FileContentExtractionError

Error Code: file_content_extraction_failed
Common Cause: Failed to extract text content from uploaded file due to corruption, unsupported format, or processing limitations
Solution: Verify file integrity, check format support, ensure file is not password-protected or corrupted

EmbeddingGenerationError

Error Code: embedding_generation_failed
Common Cause: Failed to generate embeddings for document chunks due to service limits or network issues
Solution: Check embedding service availability, verify content length limits, retry with smaller chunks

ChunkingError

Error Code: chunking_failed
Common Cause: Chunking tool failed to process document content, often due to invalid or malformed text
Solution: Verify chunking tool configuration, check input text format, ensure content is processable

FAQ¶

What file formats are supported for processing?

FileStore supports a wide range of formats: PDF, DOCX, PPTX, XLSX (via Document Intelligence when enabled), plus text formats like TXT, CSV, MD, HTML, RTF, and more via Pandoc conversion. Binary formats may require Document Intelligence for optimal text extraction.

How does the vector search work?

Documents are chunked into smaller segments, each chunk is converted to embeddings using the embeddings service, and stored in memory. Search queries are embedded and compared using cosine similarity to find the most relevant chunks, returning the top_k results.

When should I enable Document Intelligence?

Enable Document Intelligence for complex documents (PDF, DOCX, PPTX, XLSX) with formatting, tables, or images. It provides better text extraction and layout preservation compared to basic Pandoc conversion, but may have higher processing costs.
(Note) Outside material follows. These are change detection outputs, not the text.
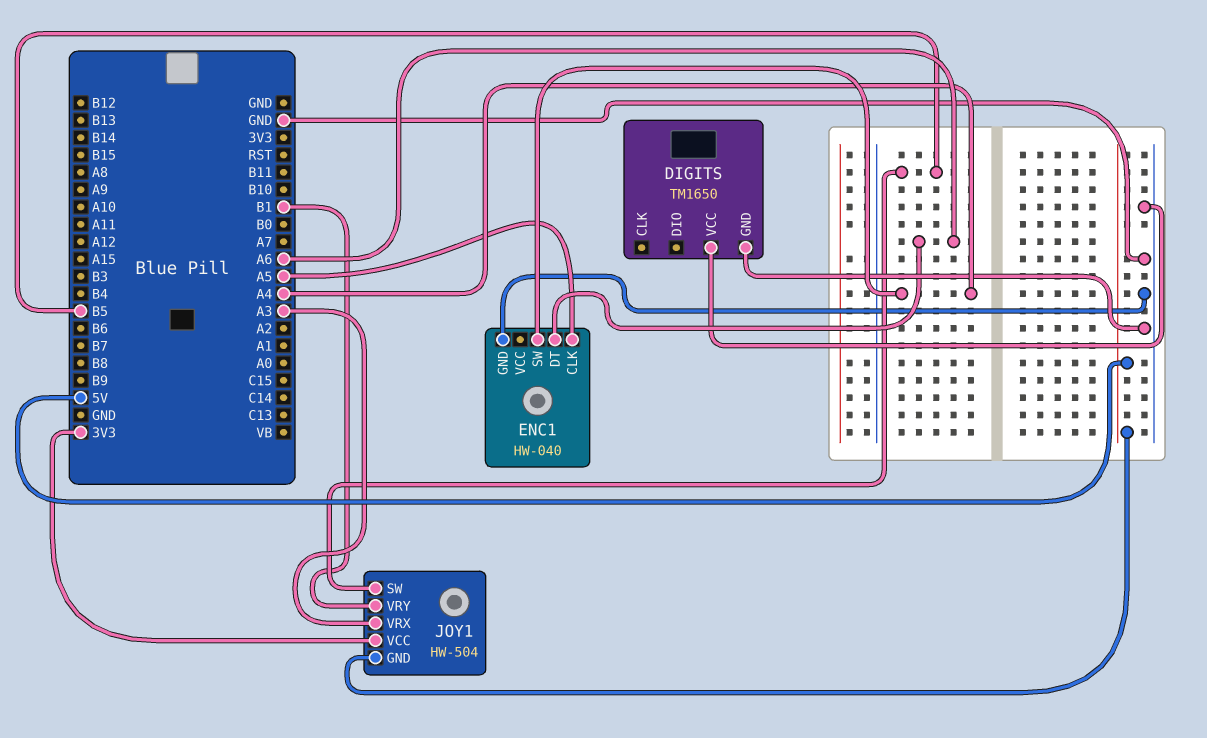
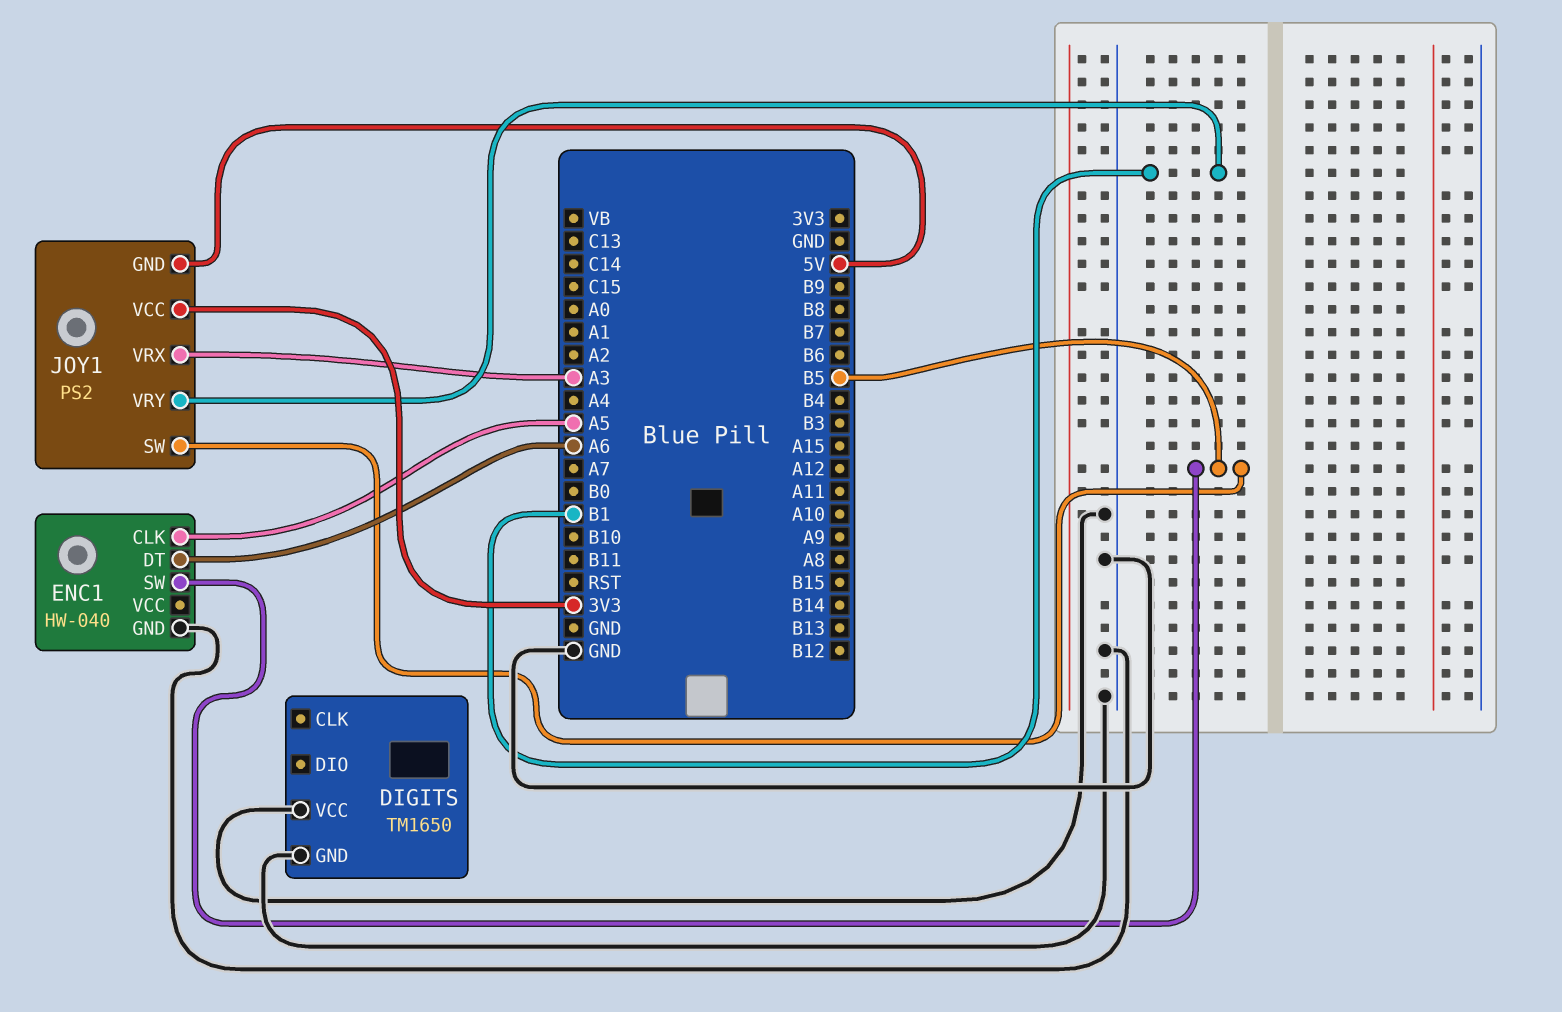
ENC1 pin SW: A4 -> B5
JOY1: HW-504 -> PS2

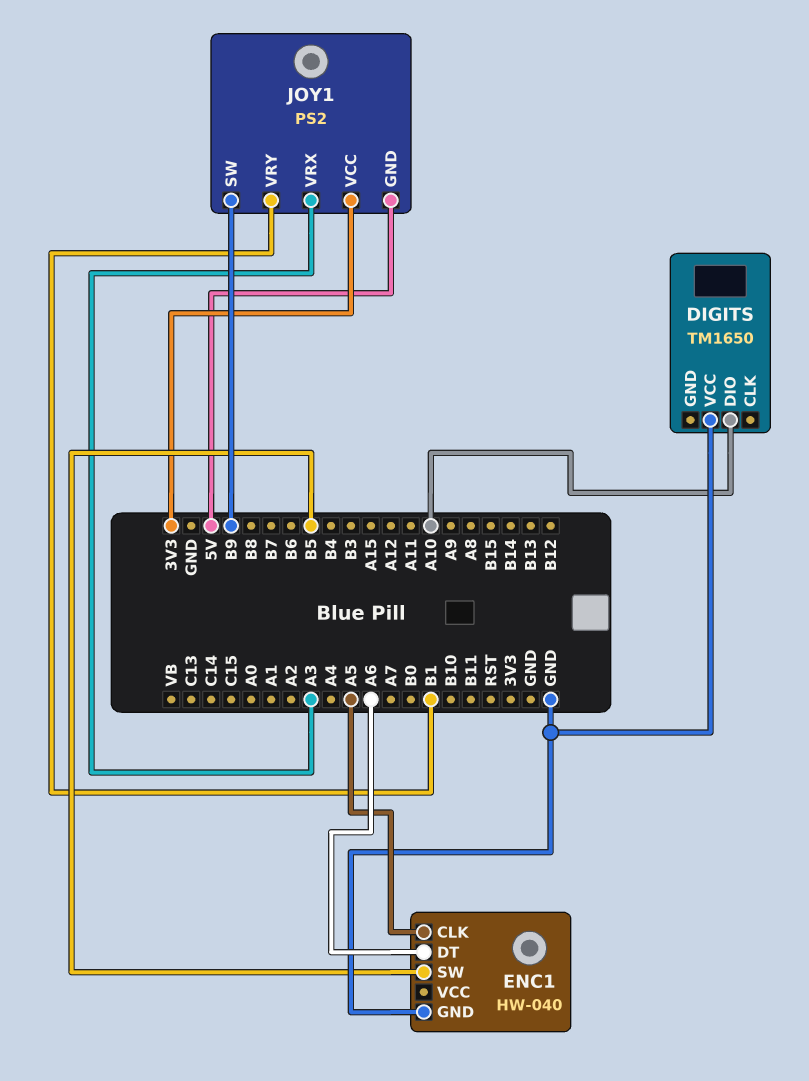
DIGITS pin DIO: none -> A10
DIGITS pin GND: GND -> none
JOY1 pin SW: B5 -> B9

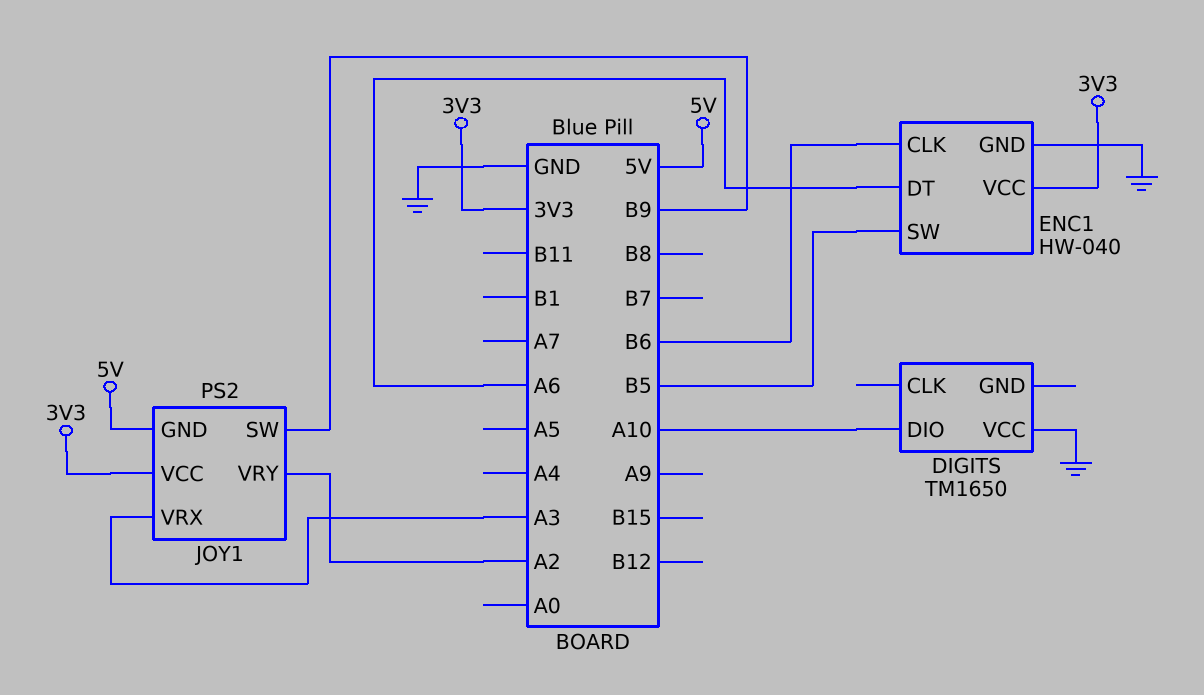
ENC1 pin CLK: A5 -> B6
ENC1 pin VCC: none -> 3V3
JOY1 pin VRY: B1 -> A2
How are duplicate files handled?

FileStore tracks processed files by their ID and skips reprocessing duplicates. The all_files output contains all previously processed files, while files output only includes newly processed files from the current batch.

Can I customize the chunking strategy?

Yes, FileStore uses a configurable ChunkTool that can be customized. You can provide different chunking blocks like SemanticChunk, TokenChunk, or SentenceChunk with specific parameters to control how documents are segmented for embedding and search.